To this end, President Granger pointed out that his “3Bs” (buses, bicycles and boats) initiative aimed at ensuring that transportation was provided so that every child could get to school safely and comfortably.
He added that “these disparities tend to exacerbate the problem of inequality … gender parity cannot be achieved in the absence of a more equal society”.
Moreover, the Head of State underscored that while Guyana has the necessary legislative framework to promote gender equality, it was necessary to enforce those regulations and conventions that the country has signed on to.
“The legal architecture cannot be faulted… We must, therefore, move from enactment of laws to enforcement of laws and change in attitude … The legislative architecture for gender equality is intact, what is not intact is the attitudinal and behavioural architecture,” the President said.

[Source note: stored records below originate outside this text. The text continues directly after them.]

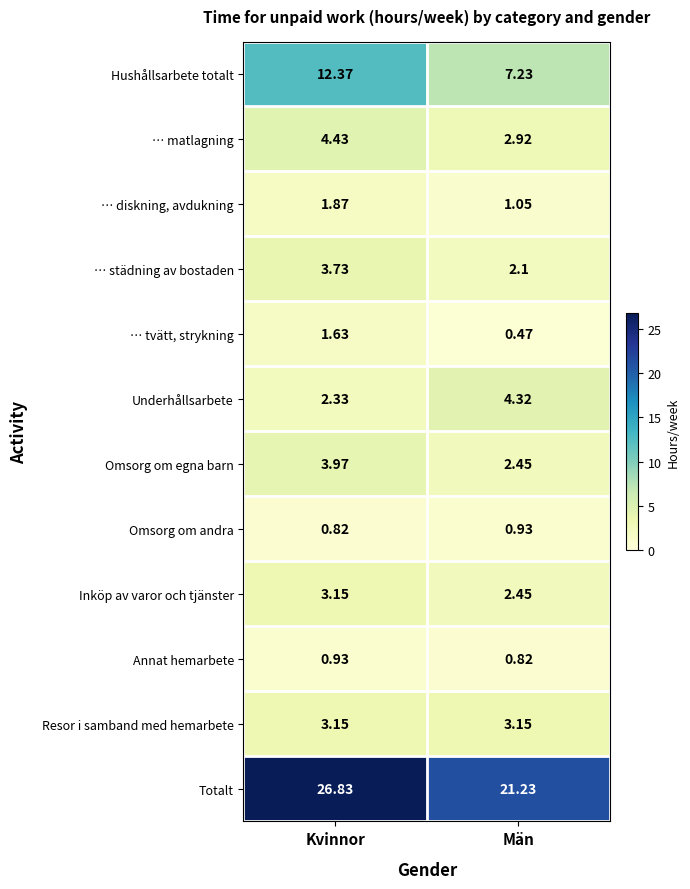

Which series has the largest total across all categories?

Totalt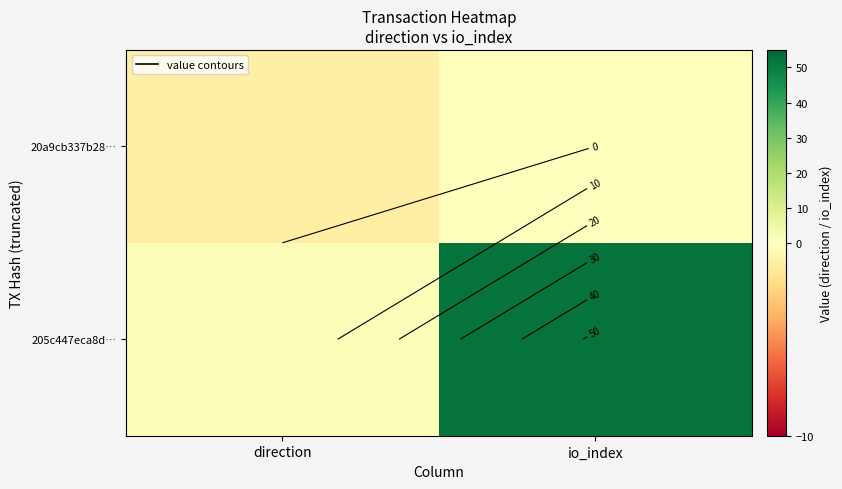

List the labels in order of 205c447eca8d… value, largest first.

io_index, direction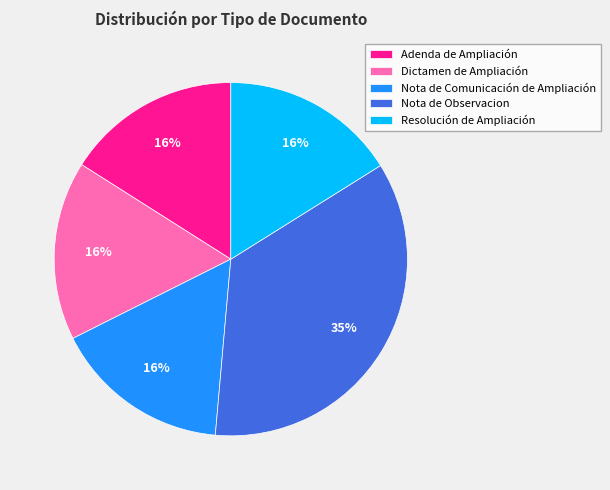

Is Adenda de Ampliación the majority of the pie?

No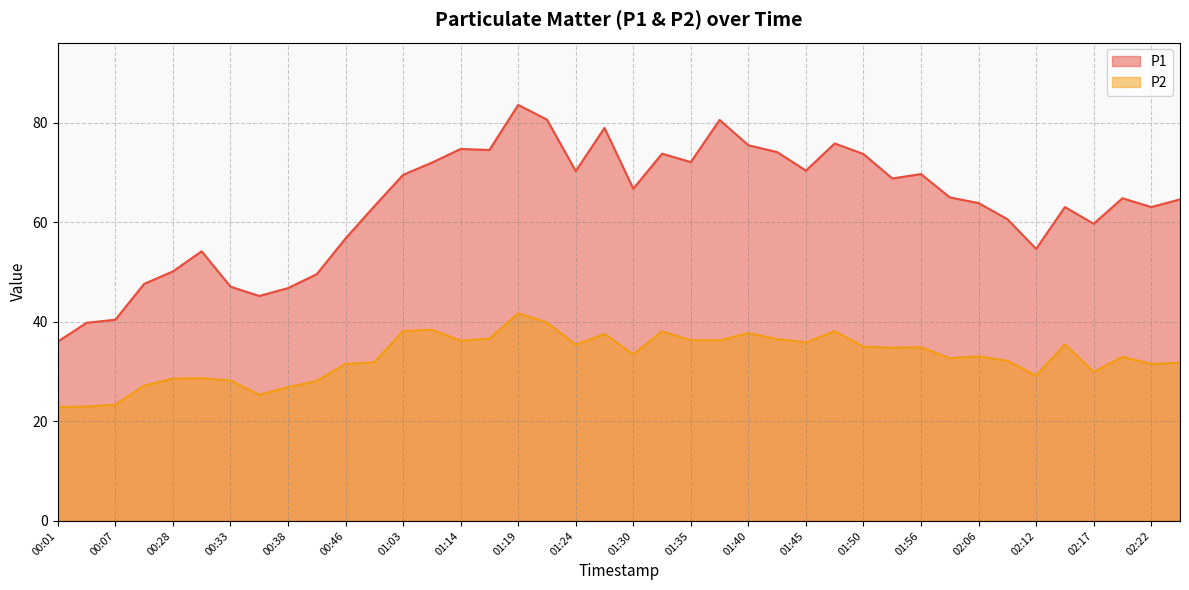

At how many categories does at least one series exceed 53?

31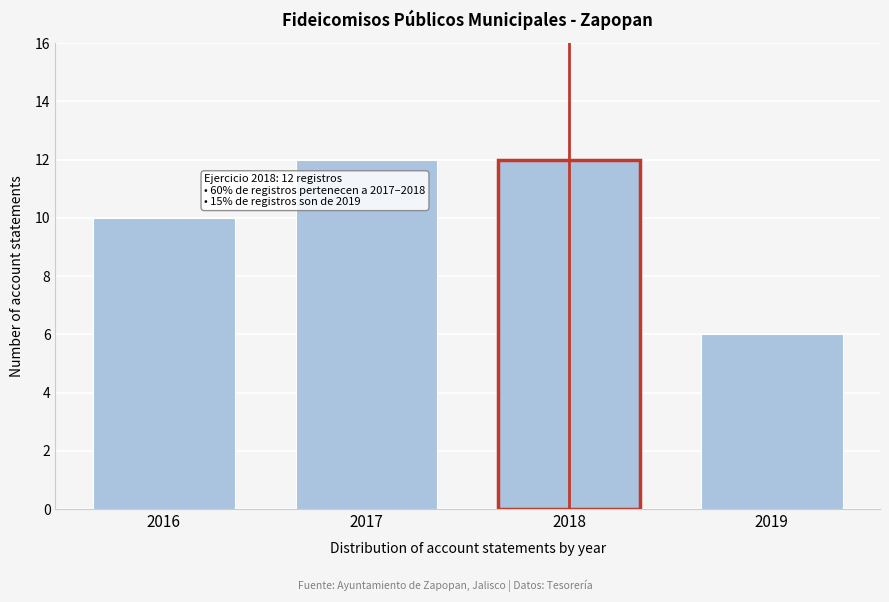

Reading left to right, list all the values displayed in this chart.

2016=10	2017=12	2018=12	2019=6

On this note, Granger urged that there be conversations on how the patriarchal cultural norm could be eliminated in Guyanese society, stating that “so many things are embedded in our culture, in our minds that legislation cannot change… It is something that we need to confront”.
Nevertheless, the Head of State is optimistic that Guyana can achieve the goal set out in this year’s theme for International Women’s Day – “Planet 50:50 by 2030 – Step it up for Gender Equality”.
In her remarks, Social Protection Minister Volda Lawrence said that while Guyana had made significant inroads, with more women assuming leadership roles, undertaking entrepreneurial endeavours and featuring in decision-making positions, there were still many more challenges out there such as male chauvinism, discriminatory practices, sexual violence, abuse, human rights violations, denial of opportunities to work and be educated, non-recognition of labour in the home, and disrespect by men.
According to the Minister, in order to achieve gender equality and end discrimination and violence, there needs to be equal participation and opportunities in all spheres of life.
“Our respective Governments must pledge to make sound investments in gender parity through concrete and measurable strategies, activities and programmes that will dismantle some of the fundamental barriers that threaten our achievement of gender equality. We must commit to a future where women are equal, where individuals’ rights are not violated because of their sexual persuasions and orientations, where remuneration is fairly structured and access to resources is free of gender bias,” she stated.
Meanwhile, Guyana Times caught up with some of the excited awardees who registered some of the concerns and the vision they have for women’s empowerment in their respective regions.
Marilyn Thomas from Region 10 (Upper Demerara-Berbice) wants to see more skills-oriented initiatives to develop uneducated young women in her Region. “We have a lot of young uneducated women in the Region, so we need some programmes in Linden for them to be involved in activities (sewing, craft-making, cooking classes, etc) that will assist them,” she stated.
Region Two (Pomeroon-Supenaam) Vice Chairman Nandranie Coonjah expressed the desire for equal rights for women in her Region. “I would like to see every woman in my Region, regardless of their status, have equal rights. They must be able to stand alongside their male folk and not be discriminated anywhere,” she remarked.
Fifteen-year-old youth leader Shoneta Tyrell from Region Seven (Cuyuni-Mazaruni) wants more to be done to educate and empower women in her Region, especially since many of them face sexual harassment and are victims of human trafficking.
“You see a lot of young women being trafficked there and I feel for them; that’s why I resolved to not be like that and so this award is an empowerment symbol for me… I will use to help empower and educate other young girls in my community, I will show them that being an educated young woman means a lot,” she declared.